Seattle got a brilliant start from right-hander Luis Castillo, whose next outing will be in the wild-card series.

Castillo pitched six innings, allowing one run on just two hits with a walk and eight strikeouts to improve to 8-6 on the season and 4-2 with the Mariners.

“Probably the most stress-free game that we’ve had here in quite some time,” Servais said. “I felt with him out on the mound and how the game was going with the crowd into it today coming off last night, it was a nice, perfectly executed ballgame with a ‘W’ behind it.”

In a not entirely unexpected development, Castillo was a little shaky in the first inning. He gave up a single to Tony Kemp to start the game. After striking out Vimael Machin, Castillo issued his only walk of the game to Sean Murphy on five pitches. He came back to get Seth Brown to line out to right for the second out and seemed poised to work out of the inning unscathed. But Jordan Diaz connected on a 2-2 slider with an awkward swing that broke his bat and looped a single into right field that scored Kemp.

The one run allowed wasn’t due to lack of sleep.

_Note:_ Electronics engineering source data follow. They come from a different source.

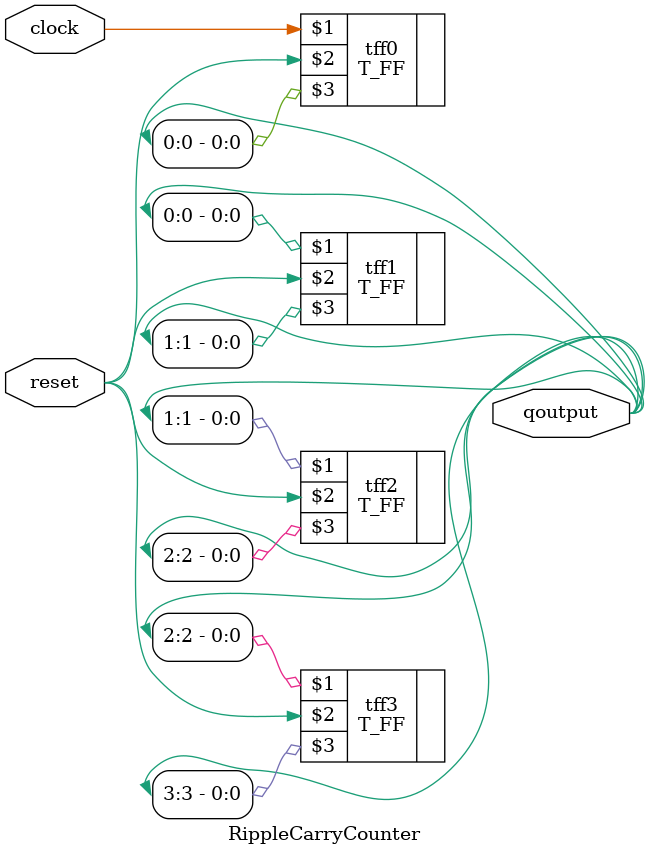
<source format=v>
module RippleCarryCounter(clock, reset, qoutput);
  
  input clock, reset;
  output [3:0] qoutput;
  
  
  T_FF tff0(clock, reset, qoutput[0]);
  
  T_FF tff1(qoutput[0], reset, qoutput[1]);
  
  T_FF tff2(qoutput[1], reset, qoutput[2]);
  
  T_FF tff3(qoutput[2], reset, qoutput[3]);  
  
endmodule
</source>
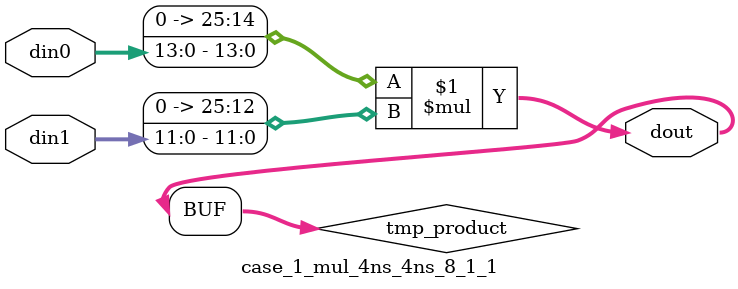
<source format=v>

`timescale 1 ns / 1 ps

 (* use_dsp = "no" *)  module case_1_mul_4ns_4ns_8_1_1(din0, din1, dout);
parameter ID = 1;
parameter NUM_STAGE = 0;
parameter din0_WIDTH = 14;
parameter din1_WIDTH = 12;
parameter dout_WIDTH = 26;

input [din0_WIDTH - 1 : 0] din0; 
input [din1_WIDTH - 1 : 0] din1; 
output [dout_WIDTH - 1 : 0] dout;

wire signed [dout_WIDTH - 1 : 0] tmp_product;
























assign tmp_product = $signed({1'b0, din0}) * $signed({1'b0, din1});











assign dout = tmp_product;





















endmodule

</source>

“I actually slept pretty good,” Castillo said through interpreter Freddy Llanos. “I was able to celebrate as much as I could with the personnel here, but I knew I was pitching today, so I kind of left early to be able to get enough sleep and perform today.”

Castillo didn’t allow another baserunner for the rest of his outing, striking out Conner Capel to end the inning and then working 1-2-3 innings the rest of his outing.

In his previous two outings vs. Oakland, Castillo had struggled, taking the loss in both starts while giving up eight runs on 14 hits in 9⅔ innings combined.

“Great to see Luis Castillo get back into kind of rolling along,” Servais said. “I thought his stuff was again outstanding today. Really good slider and he threw a few more sliders than maybe what he has recently.”

Besides the crowd, the intense play of Dylan Moore let his teammates know it wasn’t a giveaway game. He doubled to start the bottom of the first, made a hustle tag up on a flyball to right field and scored on Carlos Santana’s single.

“He’s got it rolling and you need guys going like that at this time of the year,” Servais said. “He really did set the tone today.”

The Mariners tacked on two more runs in the when Sam Haggerty dumped a two-run single into right field for a 3-1 lead.

Seattle picked up two more runs in the eighth inning on a Haggerty sac fly and sun double from Luis Torrens.

Relievers Matthew Boyd, Diego Castillo and Matt Festa each worked scoreless frames, allowing only one baserunner.